The Turnbull Government is taking action to protect workers and honest businesses by legislating a package of reforms to tackle illegal phoenix behaviour and level the playing field.
The Minister for Revenue and Financial Services, the Hon Kelly O’Dwyer MP, today released draft legislation for a comprehensive package of reforms to combat illegal phoenixing. These measures will both deter and disrupt the core behaviours of illegal phoenixing and more harshly punish those who engage in and facilitate this illegal activity, including pre-insolvency advisers.
Phoenixing occurs when the controllers of a company strip the company’s assets and transfer them to another company, to avoid paying the original company’s debts. The Phoenixing Taskforce’s recently published report estimates the cost of illegal phoenxing to the Australian economy at between $2.85 billion and $5.13 billion annually.
“The Government is cracking down on illegal phoenix activity for the benefit of all the hard-working Australians who are negatively affected by this abhorrent behaviour. This reform package is based on strong support provided from stakeholders in response to the consultation paper, and is informed by the work of the Government’s Phoenixing Taskforce. The package will give our regulators better tools to deter and disrupt this illegal activity,” Minister O’Dwyer said.
The proposed corporations and tax law reforms will deter and disrupt the core behaviours of phoenix operators. The reforms will:
- Create new phoenix offences to target those who engage in and facilitate illegal phoenix transactions;
- It will now be an offence for company directors to engage in creditor‑defeating transfers of company assets that prevent, hinder or significantly delay creditors’ access to those assets.
- Pre-insolvency advisers and other facilitators of illegal phoenix activities will also be on the hook, with a separate offence for any person who procures, incites, induces or encourages a company to make creditor‑defeating transfers of company assets.
- These will be both criminal and civil offences, attaching the highest penalties available under the law.
- The offences will be supported by an extension of the existing liquidator asset clawback avenues to cover illegal phoenix transactions. ASIC will also receive a new regulatory tool to recover property that has been transferred under an illegal phoenix transaction. This tool will be particularly important where a liquidator is complicit in or turning a blind eye to illegal phoenix activity. These supporting measures will assist with the quick and efficient recovery of property, for the benefit of all employees and creditors.

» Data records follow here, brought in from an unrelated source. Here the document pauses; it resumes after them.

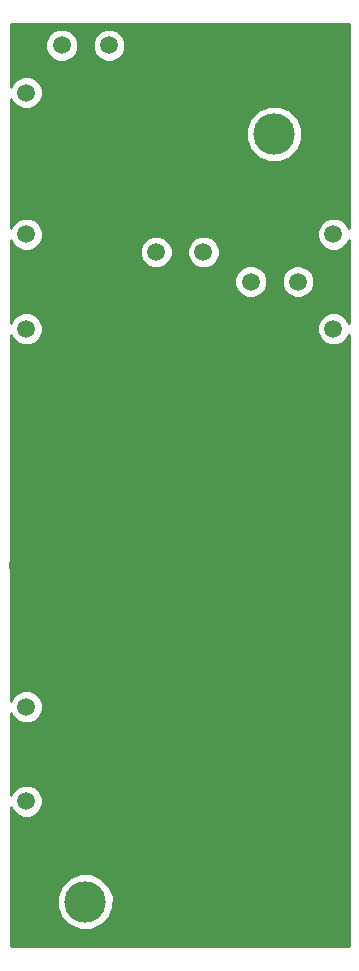
<source format=gbl>
G04 (created by PCBNEW (2013-04-21 BZR 4107)-testing) date Thursday, 06 June 2013 16:04:59*
%MOIN*%
G04 Gerber Fmt 3.4, Leading zero omitted, Abs format*
%FSLAX34Y34*%
G01*
G70*
G90*
G04 APERTURE LIST*
%ADD10C,0*%
%ADD11C,0.1378*%
%ADD12C,0.0590551*%
%ADD13C,0.11811*%
%ADD14C,0.0787402*%
%ADD15C,0.01*%
G04 APERTURE END LIST*
G54D10*
G54D11*
X50000Y-51181D03*
X56299Y-25590D03*
G54D12*
X48031Y-39960D03*
X58267Y-36811D03*
X58267Y-47834D03*
X58267Y-44685D03*
X53937Y-47244D03*
X52362Y-39370D03*
X53937Y-39370D03*
X53937Y-23622D03*
X57086Y-22637D03*
X55511Y-22637D03*
X58267Y-24212D03*
X48031Y-36811D03*
X58267Y-39960D03*
X50000Y-48228D03*
X50000Y-40354D03*
X50000Y-32480D03*
X50000Y-25393D03*
X48031Y-28937D03*
X48031Y-24212D03*
X49212Y-22637D03*
X50787Y-22637D03*
X53937Y-29527D03*
X52362Y-29527D03*
X57086Y-30511D03*
X55511Y-30511D03*
X48031Y-47834D03*
X48031Y-44685D03*
X58267Y-32086D03*
X58267Y-28937D03*
X48031Y-32086D03*
G54D13*
X50000Y-40354D02*
X48425Y-40354D01*
X48425Y-40354D02*
X48031Y-39960D01*
G54D14*
X50000Y-38385D02*
X56692Y-38385D01*
X56692Y-38385D02*
X58267Y-36811D01*
G54D13*
X57677Y-47244D02*
X58267Y-47834D01*
X53937Y-47244D02*
X57677Y-47244D01*
G54D14*
X50000Y-40354D02*
X57874Y-40354D01*
X57874Y-40354D02*
X58267Y-39960D01*
G54D13*
X50000Y-40354D02*
X50000Y-48228D01*
X50000Y-32480D02*
X50000Y-38385D01*
X50000Y-38385D02*
X50000Y-40354D01*
X50000Y-25393D02*
X50000Y-32480D01*
G54D10*
G36*
X58775Y-52673D02*
X57631Y-52673D01*
X57631Y-30403D01*
X57549Y-30203D01*
X57395Y-30049D01*
X57238Y-29984D01*
X57238Y-25404D01*
X57095Y-25059D01*
X56831Y-24794D01*
X56486Y-24651D01*
X56113Y-24651D01*
X55768Y-24794D01*
X55503Y-25057D01*
X55360Y-25402D01*
X55360Y-25776D01*
X55502Y-26121D01*
X55766Y-26386D01*
X56111Y-26529D01*
X56485Y-26529D01*
X56830Y-26387D01*
X57094Y-26123D01*
X57238Y-25778D01*
X57238Y-25404D01*
X57238Y-29984D01*
X57195Y-29966D01*
X56978Y-29966D01*
X56778Y-30049D01*
X56624Y-30202D01*
X56541Y-30402D01*
X56541Y-30619D01*
X56624Y-30820D01*
X56777Y-30973D01*
X56977Y-31056D01*
X57194Y-31057D01*
X57395Y-30974D01*
X57548Y-30821D01*
X57631Y-30620D01*
X57631Y-30403D01*
X57631Y-52673D01*
X56057Y-52673D01*
X56057Y-30403D01*
X55974Y-30203D01*
X55821Y-30049D01*
X55620Y-29966D01*
X55403Y-29966D01*
X55203Y-30049D01*
X55049Y-30202D01*
X54966Y-30402D01*
X54966Y-30619D01*
X55049Y-30820D01*
X55202Y-30973D01*
X55402Y-31056D01*
X55619Y-31057D01*
X55820Y-30974D01*
X55973Y-30821D01*
X56056Y-30620D01*
X56057Y-30403D01*
X56057Y-52673D01*
X54482Y-52673D01*
X54482Y-29419D01*
X54399Y-29219D01*
X54246Y-29065D01*
X54045Y-28982D01*
X53829Y-28982D01*
X53628Y-29065D01*
X53475Y-29218D01*
X53391Y-29418D01*
X53391Y-29635D01*
X53474Y-29836D01*
X53627Y-29989D01*
X53828Y-30072D01*
X54044Y-30072D01*
X54245Y-29990D01*
X54399Y-29836D01*
X54482Y-29636D01*
X54482Y-29419D01*
X54482Y-52673D01*
X52907Y-52673D01*
X52907Y-29419D01*
X52824Y-29219D01*
X52671Y-29065D01*
X52471Y-28982D01*
X52254Y-28982D01*
X52053Y-29065D01*
X51900Y-29218D01*
X51817Y-29418D01*
X51816Y-29635D01*
X51899Y-29836D01*
X52052Y-29989D01*
X52253Y-30072D01*
X52470Y-30072D01*
X52670Y-29990D01*
X52824Y-29836D01*
X52907Y-29636D01*
X52907Y-29419D01*
X52907Y-52673D01*
X51332Y-52673D01*
X51332Y-22529D01*
X51249Y-22329D01*
X51096Y-22175D01*
X50896Y-22092D01*
X50679Y-22092D01*
X50478Y-22175D01*
X50325Y-22328D01*
X50242Y-22528D01*
X50242Y-22745D01*
X50324Y-22946D01*
X50478Y-23099D01*
X50678Y-23182D01*
X50895Y-23183D01*
X51095Y-23100D01*
X51249Y-22947D01*
X51332Y-22746D01*
X51332Y-22529D01*
X51332Y-52673D01*
X50939Y-52673D01*
X50939Y-50995D01*
X50796Y-50649D01*
X50532Y-50385D01*
X50187Y-50242D01*
X49814Y-50241D01*
X49757Y-50265D01*
X49757Y-22529D01*
X49675Y-22329D01*
X49521Y-22175D01*
X49321Y-22092D01*
X49104Y-22092D01*
X48904Y-22175D01*
X48750Y-22328D01*
X48667Y-22528D01*
X48667Y-22745D01*
X48750Y-22946D01*
X48903Y-23099D01*
X49103Y-23182D01*
X49320Y-23183D01*
X49521Y-23100D01*
X49674Y-22947D01*
X49757Y-22746D01*
X49757Y-22529D01*
X49757Y-50265D01*
X49468Y-50384D01*
X49204Y-50648D01*
X49061Y-50993D01*
X49060Y-51367D01*
X49203Y-51712D01*
X49467Y-51976D01*
X49812Y-52119D01*
X50185Y-52120D01*
X50531Y-51977D01*
X50795Y-51713D01*
X50938Y-51368D01*
X50939Y-50995D01*
X50939Y-52673D01*
X47523Y-52673D01*
X47523Y-48033D01*
X47568Y-48143D01*
X47722Y-48296D01*
X47922Y-48379D01*
X48139Y-48380D01*
X48339Y-48297D01*
X48493Y-48143D01*
X48576Y-47943D01*
X48576Y-47726D01*
X48494Y-47526D01*
X48340Y-47372D01*
X48140Y-47289D01*
X47923Y-47289D01*
X47723Y-47372D01*
X47569Y-47525D01*
X47523Y-47635D01*
X47523Y-44883D01*
X47568Y-44993D01*
X47722Y-45147D01*
X47922Y-45230D01*
X48139Y-45230D01*
X48339Y-45147D01*
X48493Y-44994D01*
X48576Y-44793D01*
X48576Y-44577D01*
X48494Y-44376D01*
X48340Y-44223D01*
X48140Y-44139D01*
X47923Y-44139D01*
X47723Y-44222D01*
X47569Y-44375D01*
X47523Y-44486D01*
X47523Y-32285D01*
X47568Y-32395D01*
X47722Y-32548D01*
X47922Y-32631D01*
X48139Y-32631D01*
X48339Y-32549D01*
X48493Y-32395D01*
X48576Y-32195D01*
X48576Y-31978D01*
X48494Y-31778D01*
X48340Y-31624D01*
X48140Y-31541D01*
X47923Y-31541D01*
X47723Y-31624D01*
X47569Y-31777D01*
X47523Y-31887D01*
X47523Y-29135D01*
X47568Y-29245D01*
X47722Y-29399D01*
X47922Y-29482D01*
X48139Y-29482D01*
X48339Y-29399D01*
X48493Y-29246D01*
X48576Y-29045D01*
X48576Y-28829D01*
X48494Y-28628D01*
X48340Y-28475D01*
X48140Y-28391D01*
X47923Y-28391D01*
X47723Y-28474D01*
X47569Y-28627D01*
X47523Y-28738D01*
X47523Y-24411D01*
X47568Y-24521D01*
X47722Y-24674D01*
X47922Y-24757D01*
X48139Y-24757D01*
X48339Y-24675D01*
X48493Y-24521D01*
X48576Y-24321D01*
X48576Y-24104D01*
X48494Y-23904D01*
X48340Y-23750D01*
X48140Y-23667D01*
X47923Y-23667D01*
X47723Y-23750D01*
X47569Y-23903D01*
X47523Y-24013D01*
X47523Y-21933D01*
X58775Y-21933D01*
X58775Y-28738D01*
X58730Y-28628D01*
X58576Y-28475D01*
X58376Y-28391D01*
X58159Y-28391D01*
X57959Y-28474D01*
X57805Y-28627D01*
X57722Y-28828D01*
X57722Y-29044D01*
X57805Y-29245D01*
X57958Y-29399D01*
X58158Y-29482D01*
X58375Y-29482D01*
X58576Y-29399D01*
X58729Y-29246D01*
X58775Y-29135D01*
X58775Y-31887D01*
X58730Y-31778D01*
X58576Y-31624D01*
X58376Y-31541D01*
X58159Y-31541D01*
X57959Y-31624D01*
X57805Y-31777D01*
X57722Y-31977D01*
X57722Y-32194D01*
X57805Y-32395D01*
X57958Y-32548D01*
X58158Y-32631D01*
X58375Y-32631D01*
X58576Y-32549D01*
X58729Y-32395D01*
X58775Y-32285D01*
X58775Y-52673D01*
X58775Y-52673D01*
G37*
G54D15*
X58775Y-52673D02*
X57631Y-52673D01*
X57631Y-30403D01*
X57549Y-30203D01*
X57395Y-30049D01*
X57238Y-29984D01*
X57238Y-25404D01*
X57095Y-25059D01*
X56831Y-24794D01*
X56486Y-24651D01*
X56113Y-24651D01*
X55768Y-24794D01*
X55503Y-25057D01*
X55360Y-25402D01*
X55360Y-25776D01*
X55502Y-26121D01*
X55766Y-26386D01*
X56111Y-26529D01*
X56485Y-26529D01*
X56830Y-26387D01*
X57094Y-26123D01*
X57238Y-25778D01*
X57238Y-25404D01*
X57238Y-29984D01*
X57195Y-29966D01*
X56978Y-29966D01*
X56778Y-30049D01*
X56624Y-30202D01*
X56541Y-30402D01*
X56541Y-30619D01*
X56624Y-30820D01*
X56777Y-30973D01*
X56977Y-31056D01*
X57194Y-31057D01*
X57395Y-30974D01*
X57548Y-30821D01*
X57631Y-30620D01*
X57631Y-30403D01*
X57631Y-52673D01*
X56057Y-52673D01*
X56057Y-30403D01*
X55974Y-30203D01*
X55821Y-30049D01*
X55620Y-29966D01*
X55403Y-29966D01*
X55203Y-30049D01*
X55049Y-30202D01*
X54966Y-30402D01*
X54966Y-30619D01*
X55049Y-30820D01*
X55202Y-30973D01*
X55402Y-31056D01*
X55619Y-31057D01*
X55820Y-30974D01*
X55973Y-30821D01*
X56056Y-30620D01*
X56057Y-30403D01*
X56057Y-52673D01*
X54482Y-52673D01*
X54482Y-29419D01*
X54399Y-29219D01*
X54246Y-29065D01*
X54045Y-28982D01*
X53829Y-28982D01*
X53628Y-29065D01*
X53475Y-29218D01*
X53391Y-29418D01*
X53391Y-29635D01*
X53474Y-29836D01*
X53627Y-29989D01*
X53828Y-30072D01*
X54044Y-30072D01*
X54245Y-29990D01*
X54399Y-29836D01*
X54482Y-29636D01*
X54482Y-29419D01*
X54482Y-52673D01*
X52907Y-52673D01*
X52907Y-29419D01*
X52824Y-29219D01*
X52671Y-29065D01*
X52471Y-28982D01*
X52254Y-28982D01*
X52053Y-29065D01*
X51900Y-29218D01*
X51817Y-29418D01*
X51816Y-29635D01*
X51899Y-29836D01*
X52052Y-29989D01*
X52253Y-30072D01*
X52470Y-30072D01*
X52670Y-29990D01*
X52824Y-29836D01*
X52907Y-29636D01*
X52907Y-29419D01*
X52907Y-52673D01*
X51332Y-52673D01*
X51332Y-22529D01*
X51249Y-22329D01*
X51096Y-22175D01*
X50896Y-22092D01*
X50679Y-22092D01*
X50478Y-22175D01*
X50325Y-22328D01*
X50242Y-22528D01*
X50242Y-22745D01*
X50324Y-22946D01*
X50478Y-23099D01*
X50678Y-23182D01*
X50895Y-23183D01*
X51095Y-23100D01*
X51249Y-22947D01*
X51332Y-22746D01*
X51332Y-22529D01*
X51332Y-52673D01*
X50939Y-52673D01*
X50939Y-50995D01*
X50796Y-50649D01*
X50532Y-50385D01*
X50187Y-50242D01*
X49814Y-50241D01*
X49757Y-50265D01*
X49757Y-22529D01*
X49675Y-22329D01*
X49521Y-22175D01*
X49321Y-22092D01*
X49104Y-22092D01*
X48904Y-22175D01*
X48750Y-22328D01*
X48667Y-22528D01*
X48667Y-22745D01*
X48750Y-22946D01*
X48903Y-23099D01*
X49103Y-23182D01*
X49320Y-23183D01*
X49521Y-23100D01*
X49674Y-22947D01*
X49757Y-22746D01*
X49757Y-22529D01*
X49757Y-50265D01*
X49468Y-50384D01*
X49204Y-50648D01*
X49061Y-50993D01*
X49060Y-51367D01*
X49203Y-51712D01*
X49467Y-51976D01*
X49812Y-52119D01*
X50185Y-52120D01*
X50531Y-51977D01*
X50795Y-51713D01*
X50938Y-51368D01*
X50939Y-50995D01*
X50939Y-52673D01*
X47523Y-52673D01*
X47523Y-48033D01*
X47568Y-48143D01*
X47722Y-48296D01*
X47922Y-48379D01*
X48139Y-48380D01*
X48339Y-48297D01*
X48493Y-48143D01*
X48576Y-47943D01*
X48576Y-47726D01*
X48494Y-47526D01*
X48340Y-47372D01*
X48140Y-47289D01*
X47923Y-47289D01*
X47723Y-47372D01*
X47569Y-47525D01*
X47523Y-47635D01*
X47523Y-44883D01*
X47568Y-44993D01*
X47722Y-45147D01*
X47922Y-45230D01*
X48139Y-45230D01*
X48339Y-45147D01*
X48493Y-44994D01*
X48576Y-44793D01*
X48576Y-44577D01*
X48494Y-44376D01*
X48340Y-44223D01*
X48140Y-44139D01*
X47923Y-44139D01*
X47723Y-44222D01*
X47569Y-44375D01*
X47523Y-44486D01*
X47523Y-32285D01*
X47568Y-32395D01*
X47722Y-32548D01*
X47922Y-32631D01*
X48139Y-32631D01*
X48339Y-32549D01*
X48493Y-32395D01*
X48576Y-32195D01*
X48576Y-31978D01*
X48494Y-31778D01*
X48340Y-31624D01*
X48140Y-31541D01*
X47923Y-31541D01*
X47723Y-31624D01*
X47569Y-31777D01*
X47523Y-31887D01*
X47523Y-29135D01*
X47568Y-29245D01*
X47722Y-29399D01*
X47922Y-29482D01*
X48139Y-29482D01*
X48339Y-29399D01*
X48493Y-29246D01*
X48576Y-29045D01*
X48576Y-28829D01*
X48494Y-28628D01*
X48340Y-28475D01*
X48140Y-28391D01*
X47923Y-28391D01*
X47723Y-28474D01*
X47569Y-28627D01*
X47523Y-28738D01*
X47523Y-24411D01*
X47568Y-24521D01*
X47722Y-24674D01*
X47922Y-24757D01*
X48139Y-24757D01*
X48339Y-24675D01*
X48493Y-24521D01*
X48576Y-24321D01*
X48576Y-24104D01*
X48494Y-23904D01*
X48340Y-23750D01*
X48140Y-23667D01*
X47923Y-23667D01*
X47723Y-23750D01*
X47569Y-23903D01*
X47523Y-24013D01*
X47523Y-21933D01*
X58775Y-21933D01*
X58775Y-28738D01*
X58730Y-28628D01*
X58576Y-28475D01*
X58376Y-28391D01*
X58159Y-28391D01*
X57959Y-28474D01*
X57805Y-28627D01*
X57722Y-28828D01*
X57722Y-29044D01*
X57805Y-29245D01*
X57958Y-29399D01*
X58158Y-29482D01*
X58375Y-29482D01*
X58576Y-29399D01*
X58729Y-29246D01*
X58775Y-29135D01*
X58775Y-31887D01*
X58730Y-31778D01*
X58576Y-31624D01*
X58376Y-31541D01*
X58159Y-31541D01*
X57959Y-31624D01*
X57805Y-31777D01*
X57722Y-31977D01*
X57722Y-32194D01*
X57805Y-32395D01*
X57958Y-32548D01*
X58158Y-32631D01*
X58375Y-32631D01*
X58576Y-32549D01*
X58729Y-32395D01*
X58775Y-32285D01*
X58775Y-52673D01*
M02*

</source>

- Prevent directors from backdating their resignations to avoid personal liability;
- Prevent sole directors from resigning and leaving a company as an empty corporate shell with no directors;
- Restrict the voting rights of related creditors of the phoenix company at meetings regarding the appointment or removal and replacement of a liquidator;
- Make directors personally liable for GST liabilities, as part of extended director penalty provisions;
- Extend the ATO’s existing power to retain refunds where there are outstanding tax lodgements.
The legislation is tightly targeted at those who misuse the corporate form, while minimising any unintended impacts on legitimate business restructuring.
The reforms complement and build on other Government initiatives to combat crime and fraud in the economy being undertaken by the Phoenix, Black Economy and Serious Financial Crime Taskforces, and other announced reforms such as the establishment of a Director Identification Number, and the establishment of a new Phoenix Hotline which makes it easier to report suspected phoenix behaviour so the ATO and partner agencies can pursue those who are doing the wrong thing.
Further action the Government has taken include law reform to curb the corporate misuse and excessive drain on the tax-payer funded Fair Entitlements Guarantee Scheme, to improve collections of GST in the gold trading industry and new residential property transactions (which are vulnerable industries to illegal phoenix activity), to tackle non-payment of the Superannuation Guarantee, and to target black economy activities.
Stakeholders are invited to lodge submissions online via the Treasury website by 27 September 2018.